> _Problem description_
Return the data exactly, with all pictures removed.

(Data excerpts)

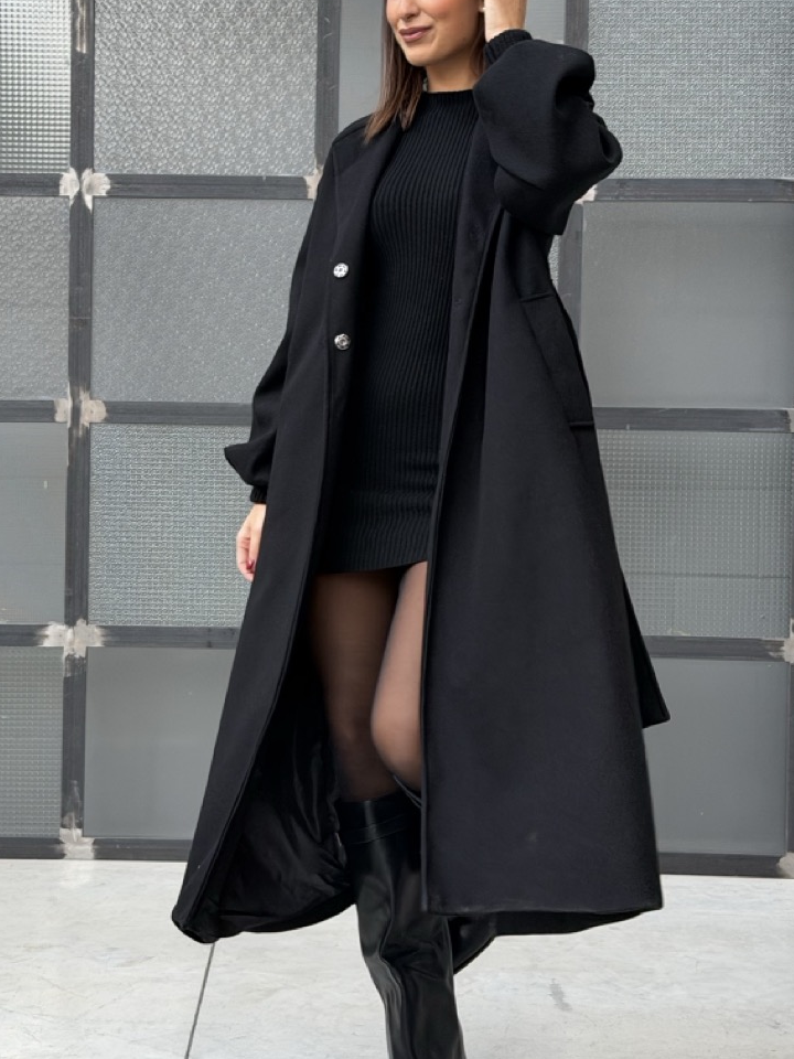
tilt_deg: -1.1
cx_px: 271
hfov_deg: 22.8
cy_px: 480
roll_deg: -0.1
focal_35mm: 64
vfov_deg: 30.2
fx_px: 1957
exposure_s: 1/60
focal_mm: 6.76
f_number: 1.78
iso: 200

> _Task result_
tilt_deg: -1.1
cx_px: 271
hfov_deg: 22.8
cy_px: 480
roll_deg: -0.1
focal_35mm: 64
vfov_deg: 30.2
fx_px: 1957
exposure_s: 1/60
focal_mm: 6.76
f_number: 1.78
iso: 200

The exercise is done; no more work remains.